Esta definición nos pone en camino de comenzar a entender. Como decía George Orwell (1903-1950) en Rebelión en la granja: «Todos los animales son iguales, pero algunos animales son más iguales que otros». Hay un sector pequeño de gente pensante que es la clase que se encarga de los temas del poder: piensa y decide. El resto, la gran mayoría, deben ser manejados manteniéndolos ocupados y entretenidos para que no generen conflictos:
Qué hacer con aquellos otros, quienes, fuera del grupo pequeño y siendo la mayoría de la población, constituyen lo que se debería llamarse el rebaño desconcertado. Debemos protegernos de este rebaño desconcertado cuando brama y pisotea. Así pues, en una democracia se dan dos funciones: por un lado, la clase especializada que ejerce la función ejecutiva, lo que significa que piensan, entienden y planifican los intereses comunes; por el otro, el rebaño desconcertado también con una función en la democracia, que consiste en ser espectadores en vez de miembros participantes de forma activa. Esto es lo que ocurre en una democracia que funciona como Dios manda.

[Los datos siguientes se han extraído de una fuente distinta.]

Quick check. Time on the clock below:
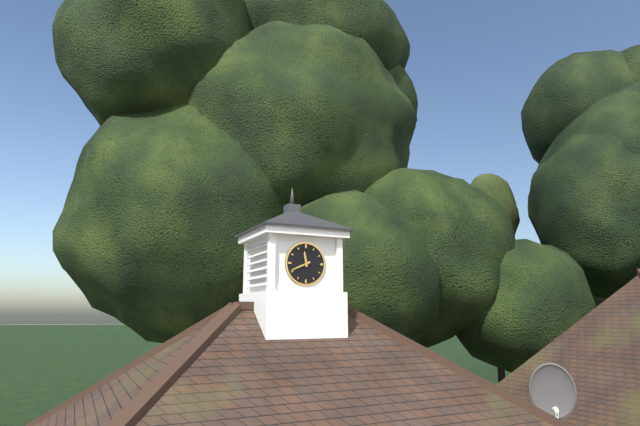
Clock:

Y esto de ningún modo debe ser pensado como un tema ideológico. Para sorpresa de muchos Lippmann era un demócrata convencido, pero sintió el peso de la responsabilidad que les correspondía a los “pensantes”: velar por la paz y el buen funcionamiento del sistema. Por ello, la verdad que sostenía fundamentaba todo eso: es el diagnóstico claro y despiadado que no puede ignorarse:
Hay incluso un principio moral del todo convincente: la gente es simplemente demasiado estúpida para comprender las cosas. Si los individuos trataran de participar en la gestión de los asuntos que les afectan o interesan, lo único que harían sería solo provocar líos, por lo que resultaría impropio e inmoral permitir que lo hicieran. Hay que domesticar al rebaño desconcertado, y no dejarle que brame y pisotee y destruya las cosas. Por lo mismo, no se debe dar ninguna facilidad para que los individuos del rebaño desconcertado participen en la acción; solo causarían problemas.
Para nosotros, argentinos que tenemos una historia y un concepto de democracia más europeo, puede escandalizarnos las cosas que dice. Sin embargo, lo importante es que este modo de pensar se fue globalizando e imponiendo tanto en Europa como en América en las élites políticas. Esto nos remite al tema de la próxima columna.